How about this: Imagine if the prize for getting an S-rank on every mission was the ability to play as black-eyed, pot-bellied Sonic. That would be an insane unlockable for all the retro Sonic fanboys, at the development cost of swapping out a character model. Tell me that's not a great hook for replay.
Or you could unlock a Mecha Sonic or Shadow skin. I'd totally beat a tough challenge to play as Mecha Sonic, and then I could put a top hat and monocle on my Mecha Sonic too. Local Multiplayer
Local multiplayer confirmed?
It's easy to forget local multiplayer since most self-proclaimed "hardcore gamers" have Xbox Live accounts, but don't forget that Sonic is still targeted at the younger crowd. My sister and I played Sonic together when we were in elementary school, and I haven't forgotten how important it is for kids to have games with local multiplayer. Sonic 2
's special stages are difficult to beat without a second player, which encourages co-op, and Sonic Adventure 2
did versus play in 3D several years ago. Sonic Adventure 2
's Radical Highway stage in particular felt like it was designed as a two-player stage, but was used with no environmental modifications for both single-player and multi-player play. I'm not saying that every stage should be designed for multiplayer, but at the very minimum, two players should be able play against each other in a race for time and see ghosts of each other on the track.

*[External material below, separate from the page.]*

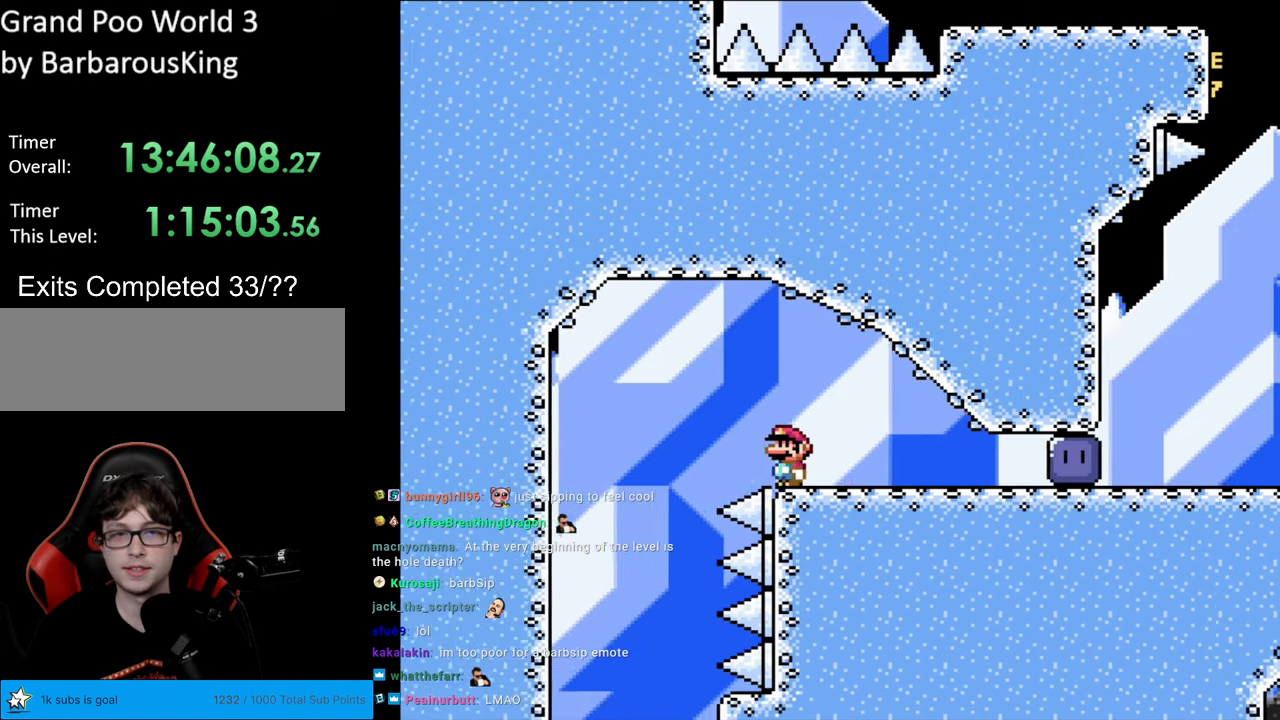
{"buttons": ["B", "Y", "DPAD_UP", "DPAD_LEFT"], "events": [[33, "B", "down"], [67, "DPAD_UP", "down"]]}
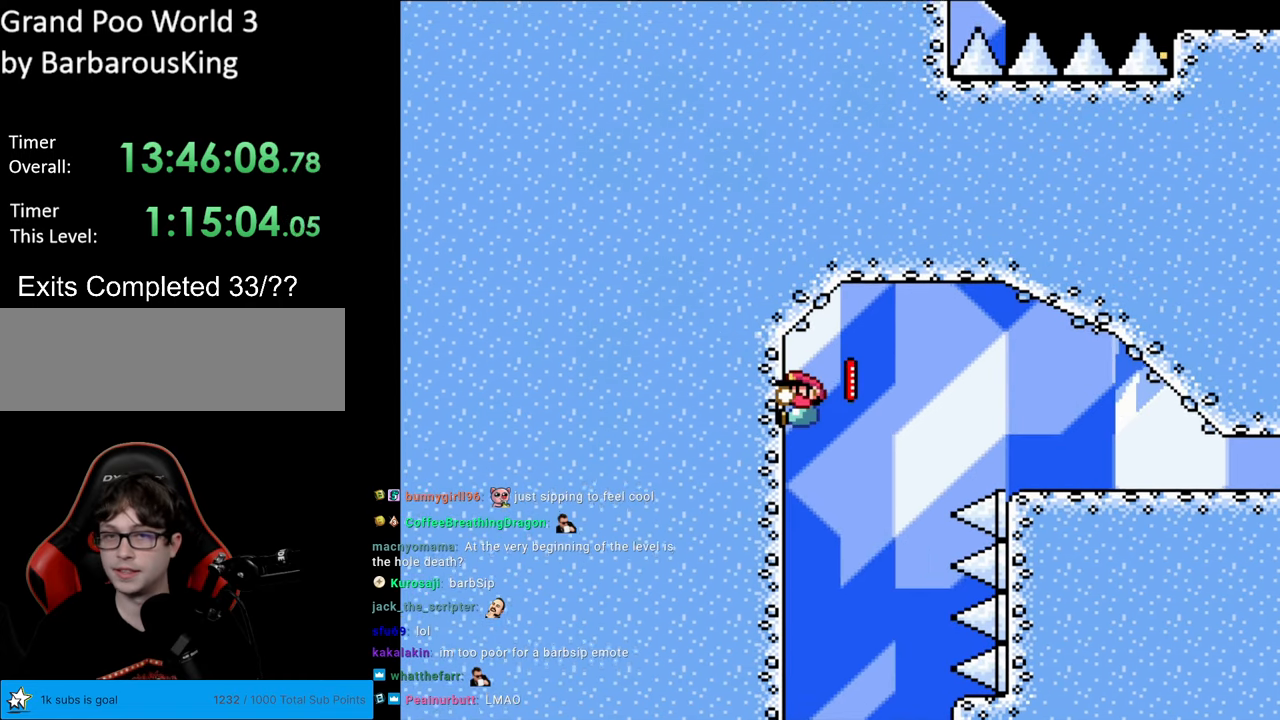
{"buttons": ["Y", "DPAD_UP", "DPAD_LEFT"], "events": [[33, "DPAD_UP", "up"], [50, "B", "up"], [183, "DPAD_UP", "down"]]}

Of course, online multiplayer is a "nice to have," but I'm pretty confident that the additional burden of multiplayer netcode simply wouldn't be worth the trouble. Fun Level Design
And of course, if a level is good enough, we'll probably replay it again just for fun. Sonic Unleashed
on Wii had pretty good daytime levels, so SEGA (and Dimps), just keep doing what you're doing and you'll be all right. I can say that I've played the Wii Shamar stage many, many times, just because I really love it.
But even with great levels, you should still try to give us that little push; that extra incentive to play the game again. With some challenges, a low-resistance pick-up-and-keep-playing mode, some collectibles that show up in-game, and leaderboards, maybe—just maybe—reviewers won't slam the game for being too short, and players will be glad to run through the same levels over and over again, just like we did back in the Genesis days.